- Born: 1 January 1947 (age 79) Hong Kong
- Education: Chinese University of Hong Kong (BS) University of California, Irvine (PhD)
- Known for: invertebrate physiology and toxicology, support for intelligent design
- Scientific career
- Fields: Comparative physiology
- Workplaces: University of San Francisco
- Thesis: Studies on the ultrastructures and physiology of certain invertebrates (1971)
- Doctoral advisor: Grover C. Stephens
- Other academic advisors: Wheeler J. North

= Paul Chien =

Chinese-American biologist

Paul Kwan Chien (钱锟 (Qián Kūn, Cin4 Kwan1), born 1 January 1947) is a Hong Kong-American biologist known for his research on the physiology and ecology of intertidal organisms and his support for intelligent design.

==Biography==
Chien was born on 1 January 1947 in Hong Kong and earned bachelor's degrees in Biology and Chemistry from Chung Chi College of the Chinese University of Hong Kong in 1966 and his Ph.D. in 1971 from the University of California at Irvine in the laboratory of marine invertebrate physiologist Grover C. Stephens. After a brief postdoctoral fellowship in the laboratory of Wheeler J. North at the Kerckhoff marine laboratory of the California Institute of Technology in Corona del Mar, California, he joined the faculty of the University of San Francisco in 1973. His research has involved the transport of amino acids and metal ions across cell membranes as well as the detoxification mechanisms of metal ions.

==Intelligent design==
Chien is a fellow of the Discovery Institute's Center for Science and Culture, hub of the intelligent design movement. Chien is described in the Discovery Institute's Wedge document as leading its "Paleontology Research program", in spite of the fact that, by his own admission, he has no credentials in the field.
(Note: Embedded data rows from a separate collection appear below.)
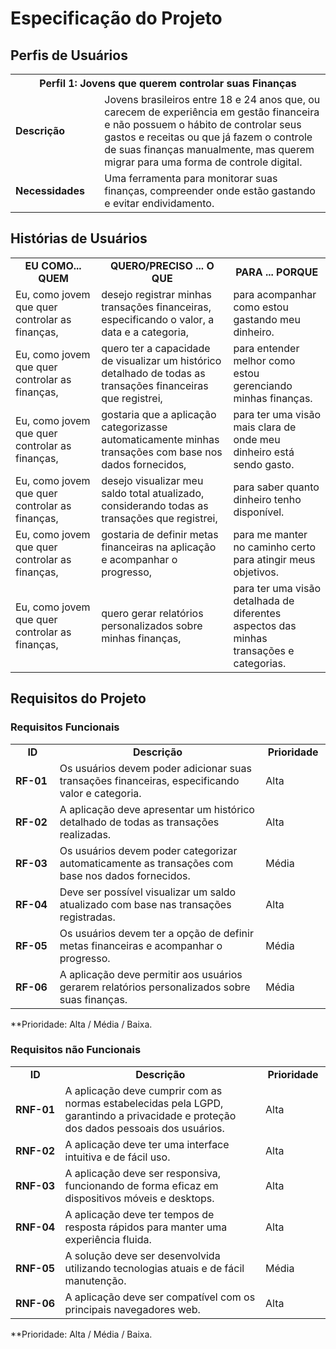 # Especificação do Projeto

## Perfis de Usuários

<table>
<tbody>
<tr align=center>
<th colspan="2">Perfil 1: Jovens que querem controlar suas Finanças</th>
</tr>
<tr>
<td width="150px"><b>Descrição</b></td>
<td width="700px">Jovens brasileiros entre 18 e 24 anos que, ou carecem de experiência em gestão financeira e não possuem o hábito de controlar seus gastos e receitas ou que já fazem o controle de suas finanças manualmente, mas querem migrar para uma forma de controle digital.</td>
</tr>
<tr>
<td><b>Necessidades</b></td>
<td>Uma ferramenta para monitorar suas finanças, compreender onde estão gastando e evitar endividamento.</td>
</tr>
</tbody>
</table>


## Histórias de Usuários

<table>
<tbody>
<tr align=center>
<td width="250px"><b>EU COMO... QUEM</b></td>
<td width="350px"><b>QUERO/PRECISO ... O QUE</b></td>
<td width="250px"><b>PARA ... PORQUE</b></td>
</tr>
<tr>
<td>Eu, como jovem que quer controlar as finanças,</td>
<td>desejo registrar minhas transações financeiras, especificando o valor, a data e a categoria,</td>
<td>para acompanhar como estou gastando meu dinheiro.</td>
</tr>
<tr>
<td>Eu, como jovem que quer controlar as finanças,</td>
<td>quero ter a capacidade de visualizar um histórico detalhado de todas as transações financeiras que registrei,</td>
<td>para entender melhor como estou gerenciando minhas finanças.</td>
</tr>
<tr>
<td>Eu, como jovem que quer controlar as finanças,</td>
<td>gostaria que a aplicação categorizasse automaticamente minhas transações com base nos dados fornecidos,</td>
<td>para ter uma visão mais clara de onde meu dinheiro está sendo gasto.</td>
</tr>
<tr>
<td>Eu, como jovem que quer controlar as finanças,</td>
<td>desejo visualizar meu saldo total atualizado, considerando todas as transações que registrei,</td>
<td>para saber quanto dinheiro tenho disponível.</td>
</tr>
<tr>
<td>Eu, como jovem que quer controlar as finanças,</td>
<td>gostaria de definir metas financeiras na aplicação e acompanhar o progresso,</td>
<td>para me manter no caminho certo para atingir meus objetivos.</td>
</tr>
<tr>
<td>Eu, como jovem que quer controlar as finanças,</td>
<td>quero gerar relatórios personalizados sobre minhas finanças,</td>
<td>para ter uma visão detalhada de diferentes aspectos das minhas transações e categorias.</td>
</tr>
</tbody>
</table>


## Requisitos do Projeto

### Requisitos Funcionais

<table>
<tbody>
<tr align=center>
<td width="100px"><b>ID</b></td>
<td width="650px"><b>Descrição</b></td>
<td width="100px"><b>Prioridade</b></td>
</tr>
<tr>
<td><b>RF-01</b></td>
<td>Os usuários devem poder adicionar suas transações financeiras, especificando valor e categoria.</td>
<td>Alta</td>
</tr>
<tr>
<td><b>RF-02</b></td>
<td>A aplicação deve apresentar um histórico detalhado de todas as transações realizadas.</td>
<td>Alta</td>
</tr>
<tr>
<td><b>RF-03</b></td>
<td>Os usuários devem poder categorizar automaticamente as transações com base nos dados fornecidos.</td>
<td>Média</td>
</tr>
<tr>
<td><b>RF-04</b></td>
<td>Deve ser possível visualizar um saldo atualizado com base nas transações registradas.</td>
<td>Alta</td>
</tr>
<tr>
<td><b>RF-05</b></td>
<td>Os usuários devem ter a opção de definir metas financeiras e acompanhar o progresso.</td>
<td>Média</td>
</tr>
<tr>
<td><b>RF-06</b></td>
<td>A aplicação deve permitir aos usuários gerarem relatórios personalizados sobre suas finanças.</td>
<td>Média</td>
</tr>
</tbody>
</table>

**Prioridade: Alta / Média / Baixa. 


### Requisitos não Funcionais

<table>
<tbody>
<tr align=center>
<td width="100px"><b>ID</b></td>
<td width="650px"><b>Descrição</b></td>
<td width="100px"><b>Prioridade</b></td>
</tr>
<tr>
<td><b>RNF-01</b></td>
<td>A aplicação deve cumprir com as normas estabelecidas pela LGPD, garantindo a privacidade e proteção dos dados pessoais dos usuários.</td>
<td>Alta</td>
</tr>
<tr>
<td><b>RNF-02</b></td>
<td>A aplicação deve ter uma interface intuitiva e de fácil uso.</td>
<td>Alta</td>
</tr>
<tr>
<td><b>RNF-03</b></td>
<td>A aplicação deve ser responsiva, funcionando de forma eficaz em dispositivos móveis e desktops.</td>
<td>Alta</td>
</tr>
<tr>
<td><b>RNF-04</b></td>
<td>A aplicação deve ter tempos de resposta rápidos para manter uma experiência fluida.</td>
<td>Alta</td>
</tr>
<tr>
<td><b>RNF-05</b></td>
<td>A solução deve ser desenvolvida utilizando tecnologias atuais e de fácil manutenção.</td>
<td>Média</td>
</tr>
<tr>
<td><b>RNF-06</b></td>
<td>A aplicação deve ser compatível com os principais navegadores web.</td>
<td>Alta</td>
</tr>
</tbody>
</table>

**Prioridade: Alta / Média / Baixa.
He has translated several books by intelligent design authors, such as Phillip Johnson's book Darwin on Trial and Jonathan Wells' Icons of Evolution, into Chinese.

==Selected publications==
- Chien, Paul K., Su Xiu-Ronga, Lv Zhen-Minga, Li Tai-Wua, Liu Zhi-Ming. 2007. "Analysis of isozymes related to energy metabolism of adult Tegillarca granosa." Chinese Journal of Agricultural Biotechnology 4: 163-166, Cambridge University Press.
- Chien, Paul, Stephen C. Meyer, Paul Nelson, and Marcus R. Ross. 2004. "The Cambrian Explosion: Biology's Big Bang." In Darwinism, Design and Public Education (Michigan State University Press), pp. 323–402. ISBN 0-87013-675-5
- Chien, P. K., X. C. Gan, J. Wang, and C. Q. Duan. 1998. "Relocation of civilization centers in ancient China: environmental factors." Ambio (Royal Swedish Academy of Sciences), 27:572-575.
- Chien, P. K., Y. Chien, and A. Furst. 1993. "Worms as a Substitute for Rodents in Toxicology: Acute Toxicity of Three Nickel Compounds." Toxicology Mechanisms and Methods, Volume 3, Issue 1 March 1993, pages 19 – 23.
- Lin, W., M.A. Rice, and P.K. Chien. 1992. The effects of copper, cadmium, and zinc on particle filtration and uptake of glycine in the pacific oyster, Crassostrea gigas. Comparative Biochemistry and Physiology 103C:181-187.
- Chien, P.K. and M.A. Rice. 1985. Autoradiographic localization of exogenously supplied amino acids after uptake by the polychaete, Glycera dibranchiata Ehlers. Wasmann Journal of Biology 43:60-71.
- Rice, M.A. and P.K. Chien. 1979. Uptake, binding and clearance of divalent cadmium in Glycera dibranchiata (Annelida:Polychaeta). Marine Biology 53:33-39.
- Chien, P.K., G.C. Stephens, and P.L. Healey, 1972. The role of ultrastructure and physiological differentiation of epithelia in amino acid uptake by the bloodworm, Glycera. Biolological Bulletin 142:219-235.
- Chien, P. K., P.T. Johnson, N.D. Holland and F.A. Chapman. 1970. "The coelomic elements of sea urchins (Strongylocentrotus)." Protoplasma Journal, Volume 71, Number 4 / December, 1970.